DATA RECORDS
━━━━━━━━━━

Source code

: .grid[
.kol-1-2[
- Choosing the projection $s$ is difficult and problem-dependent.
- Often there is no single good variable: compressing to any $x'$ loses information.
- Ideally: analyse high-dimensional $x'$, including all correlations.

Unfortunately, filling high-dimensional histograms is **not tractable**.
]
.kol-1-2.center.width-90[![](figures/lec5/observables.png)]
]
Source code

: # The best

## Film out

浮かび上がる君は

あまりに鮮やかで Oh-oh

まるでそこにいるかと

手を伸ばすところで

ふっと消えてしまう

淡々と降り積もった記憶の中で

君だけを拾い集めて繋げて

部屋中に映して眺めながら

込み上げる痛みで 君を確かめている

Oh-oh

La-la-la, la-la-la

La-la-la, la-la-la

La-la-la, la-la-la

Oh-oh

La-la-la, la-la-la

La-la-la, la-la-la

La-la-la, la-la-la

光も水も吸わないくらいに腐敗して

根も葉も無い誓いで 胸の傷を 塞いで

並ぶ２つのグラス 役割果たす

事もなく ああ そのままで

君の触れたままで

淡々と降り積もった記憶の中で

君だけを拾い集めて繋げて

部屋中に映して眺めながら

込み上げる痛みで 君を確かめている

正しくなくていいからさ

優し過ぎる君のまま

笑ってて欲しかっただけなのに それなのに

━━━━━━━━━━

GOAL OF THE EXERCISE
Find every line in the records above that contains the string "high" and copy each of those lines out in full. Case counts.

PROBLEM SOLUTION
- Ideally: analyse high-dimensional $x'$, including all correlations.
Unfortunately, filling high-dimensional histograms is **not tractable**.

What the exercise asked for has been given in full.